In an action for the death of one riding in an automobile which collided with defendant's street car, held that the refusal of an instruction, that defendant was not liable if the sole cause of the death was the negligent failure of the automobile driver to prevent its collision with the curb or a certain building after the collision, was harmless, in view of other instructions which told the jury that the verdict must be for defendant if the jury found that the accident was caused solely by the driver's negligence, or if they failed to find that decedent was injured in a collision between the street car and the automobile. p. 329
Such instruction was properly refused as misleading, since it made no reference to the negligence involved in the collision with the street car, although this was the only negligence of which there was any evidence, there being no evidence as to the operation of the automobile after the collision with the street car. p. 329
Decided November 16th, 1932.
Appeal from the Baltimore City Court (DAWKINS, J.).
Action by the State of Maryland for the use of Cecelia Lapka, widow, and Margaret Lapka and others, children, of Theodore J. Lapka, deceased, against the United Railways and Electric Company of Baltimore. From a judgment for plaintiffs in the sum of $15,000, defendant appeals. Affirmed.
The cause was argued before URNER, ADKINS, OFFUTT, DIGGES, PARKE, and SLOAN, JJ.
Lee S. Meyer and Philip S. Ball, for the appellant.
Leonard Weinberg and Howard A. Sweeten, for the appellees.
This is an action brought for the use of the widow and infant children of Theodore J. Lapka, to recover compensation for his death, which, the equitable plaintiffs contend, resulted from a collision between an automobile in which he was a passenger and a street car operated by the United Railways Electric Company of Baltimore, the defendant, which occurred at the intersection of East Avenue and Elliott Street in Baltimore City on February 14th, 1931, shortly after 2 o'clock in the morning.
The trial of the case in the Baltimore City Court resulted in a verdict and judgment for the plaintiff, and from that judgment the defendant has taken this appeal, which presents two questions: (1) Whether the trial court erred in refusing to direct a verdict for the defendant; and (2) whether it erred in refusing defendant's prayers numbered 8 and 8 1/2.

--- WHAT TO WORK ON ---
1. From the court opinion, list every justice before whom the cause was argued.
2. Return the portion of the court opinion that begins at the words "This is an action" and stops after "8 and 8 1/2.".

(Items listed in a dataset)
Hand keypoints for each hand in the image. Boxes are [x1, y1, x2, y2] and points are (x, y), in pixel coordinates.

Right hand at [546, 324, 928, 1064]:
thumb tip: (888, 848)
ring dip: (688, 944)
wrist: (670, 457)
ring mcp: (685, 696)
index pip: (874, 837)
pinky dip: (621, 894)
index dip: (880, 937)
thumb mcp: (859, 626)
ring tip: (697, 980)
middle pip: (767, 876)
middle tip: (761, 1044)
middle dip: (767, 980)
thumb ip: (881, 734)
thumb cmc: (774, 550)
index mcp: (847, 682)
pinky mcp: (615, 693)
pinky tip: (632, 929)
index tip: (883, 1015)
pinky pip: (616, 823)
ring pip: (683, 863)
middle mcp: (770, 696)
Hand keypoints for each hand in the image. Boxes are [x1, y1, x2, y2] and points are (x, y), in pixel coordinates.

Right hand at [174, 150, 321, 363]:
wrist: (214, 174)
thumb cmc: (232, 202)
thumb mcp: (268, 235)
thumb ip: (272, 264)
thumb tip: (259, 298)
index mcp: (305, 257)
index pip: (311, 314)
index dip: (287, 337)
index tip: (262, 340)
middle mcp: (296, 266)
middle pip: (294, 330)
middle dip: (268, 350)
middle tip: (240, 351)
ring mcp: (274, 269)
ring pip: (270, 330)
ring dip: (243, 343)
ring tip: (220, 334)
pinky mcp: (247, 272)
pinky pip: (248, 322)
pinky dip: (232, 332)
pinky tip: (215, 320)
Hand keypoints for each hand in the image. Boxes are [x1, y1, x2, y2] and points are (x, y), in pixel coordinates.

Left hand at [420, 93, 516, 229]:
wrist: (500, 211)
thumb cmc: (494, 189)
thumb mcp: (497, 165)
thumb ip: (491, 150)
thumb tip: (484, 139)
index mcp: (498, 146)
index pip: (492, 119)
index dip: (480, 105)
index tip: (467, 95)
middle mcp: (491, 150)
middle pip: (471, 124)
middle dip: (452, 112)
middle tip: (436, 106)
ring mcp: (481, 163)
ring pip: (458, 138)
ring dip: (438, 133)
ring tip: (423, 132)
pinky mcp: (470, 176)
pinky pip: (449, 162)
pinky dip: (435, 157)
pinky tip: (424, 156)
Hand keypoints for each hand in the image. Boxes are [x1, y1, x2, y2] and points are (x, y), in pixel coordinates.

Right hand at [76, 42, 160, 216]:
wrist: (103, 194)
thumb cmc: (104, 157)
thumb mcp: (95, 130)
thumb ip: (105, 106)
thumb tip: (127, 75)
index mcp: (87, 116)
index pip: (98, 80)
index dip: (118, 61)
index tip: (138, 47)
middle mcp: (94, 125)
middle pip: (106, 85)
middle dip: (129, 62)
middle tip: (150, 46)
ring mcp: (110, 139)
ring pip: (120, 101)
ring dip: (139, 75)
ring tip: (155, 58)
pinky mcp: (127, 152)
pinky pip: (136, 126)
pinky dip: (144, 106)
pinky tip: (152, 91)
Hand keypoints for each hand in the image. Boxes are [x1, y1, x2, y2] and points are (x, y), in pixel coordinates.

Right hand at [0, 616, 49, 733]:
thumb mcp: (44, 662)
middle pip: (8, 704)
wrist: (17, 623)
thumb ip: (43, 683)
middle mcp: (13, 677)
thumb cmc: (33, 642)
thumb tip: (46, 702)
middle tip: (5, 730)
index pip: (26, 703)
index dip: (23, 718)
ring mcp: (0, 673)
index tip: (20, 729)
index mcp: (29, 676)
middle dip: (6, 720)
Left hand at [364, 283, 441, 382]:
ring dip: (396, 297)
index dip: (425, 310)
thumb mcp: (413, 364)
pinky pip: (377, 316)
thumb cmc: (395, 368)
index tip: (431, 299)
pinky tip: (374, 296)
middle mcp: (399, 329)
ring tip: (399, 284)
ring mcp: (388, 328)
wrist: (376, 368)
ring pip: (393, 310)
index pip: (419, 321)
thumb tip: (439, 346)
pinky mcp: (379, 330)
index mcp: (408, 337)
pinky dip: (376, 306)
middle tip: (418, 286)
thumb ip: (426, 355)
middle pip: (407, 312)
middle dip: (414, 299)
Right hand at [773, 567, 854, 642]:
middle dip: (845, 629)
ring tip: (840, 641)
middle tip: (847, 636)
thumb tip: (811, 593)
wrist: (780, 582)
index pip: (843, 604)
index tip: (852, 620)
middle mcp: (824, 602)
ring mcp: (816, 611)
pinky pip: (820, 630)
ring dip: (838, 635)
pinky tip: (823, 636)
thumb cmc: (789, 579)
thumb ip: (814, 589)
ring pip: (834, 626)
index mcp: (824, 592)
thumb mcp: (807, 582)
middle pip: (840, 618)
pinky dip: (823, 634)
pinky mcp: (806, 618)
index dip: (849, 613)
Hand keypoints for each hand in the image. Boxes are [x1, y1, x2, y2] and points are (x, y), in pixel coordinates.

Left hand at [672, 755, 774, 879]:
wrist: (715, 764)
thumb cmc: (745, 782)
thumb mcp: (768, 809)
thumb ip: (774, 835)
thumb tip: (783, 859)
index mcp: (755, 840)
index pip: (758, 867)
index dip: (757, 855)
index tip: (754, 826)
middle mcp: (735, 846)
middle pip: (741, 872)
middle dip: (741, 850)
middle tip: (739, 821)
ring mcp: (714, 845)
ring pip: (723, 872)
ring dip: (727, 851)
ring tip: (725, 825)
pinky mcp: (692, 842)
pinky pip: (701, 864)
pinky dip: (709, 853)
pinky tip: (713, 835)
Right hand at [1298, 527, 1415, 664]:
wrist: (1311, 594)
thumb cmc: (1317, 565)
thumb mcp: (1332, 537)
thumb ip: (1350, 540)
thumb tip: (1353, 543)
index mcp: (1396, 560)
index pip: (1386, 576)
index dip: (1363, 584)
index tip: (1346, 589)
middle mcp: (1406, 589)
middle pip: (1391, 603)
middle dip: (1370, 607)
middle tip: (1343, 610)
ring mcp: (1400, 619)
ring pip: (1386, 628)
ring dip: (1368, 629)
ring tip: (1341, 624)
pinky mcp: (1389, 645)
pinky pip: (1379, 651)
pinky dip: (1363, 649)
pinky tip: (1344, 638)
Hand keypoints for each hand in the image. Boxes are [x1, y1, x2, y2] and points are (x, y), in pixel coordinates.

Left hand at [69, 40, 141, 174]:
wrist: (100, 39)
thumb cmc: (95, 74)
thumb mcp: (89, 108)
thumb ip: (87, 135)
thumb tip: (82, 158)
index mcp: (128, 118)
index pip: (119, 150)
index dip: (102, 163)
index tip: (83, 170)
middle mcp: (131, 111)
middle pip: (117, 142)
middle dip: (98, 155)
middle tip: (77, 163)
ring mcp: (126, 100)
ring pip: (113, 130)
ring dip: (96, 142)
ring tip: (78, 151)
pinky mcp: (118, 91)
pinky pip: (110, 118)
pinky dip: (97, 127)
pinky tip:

--- RESPONSES BY ITEM NUMBER ---
1. URNER, ADKINS, OFFUTT, DIGGES, PARKE, SLOAN

2.
This is an action brought for the use of the widow and infant children of Theodore J. Lapka, to recover compensation for his death, which, the equitable plaintiffs contend, resulted from a collision between an automobile in which he was a passenger and a street car operated by the United Railways Electric Company of Baltimore, the defendant, which occurred at the intersection of East Avenue and Elliott Street in Baltimore City on February 14th, 1931, shortly after 2 o'clock in the morning.
The trial of the case in the Baltimore City Court resulted in a verdict and judgment for the plaintiff, and from that judgment the defendant has taken this appeal, which presents two questions: (1) Whether the trial court erred in refusing to direct a verdict for the defendant; and (2) whether it erred in refusing defendant's prayers numbered 8 and 8 1/2.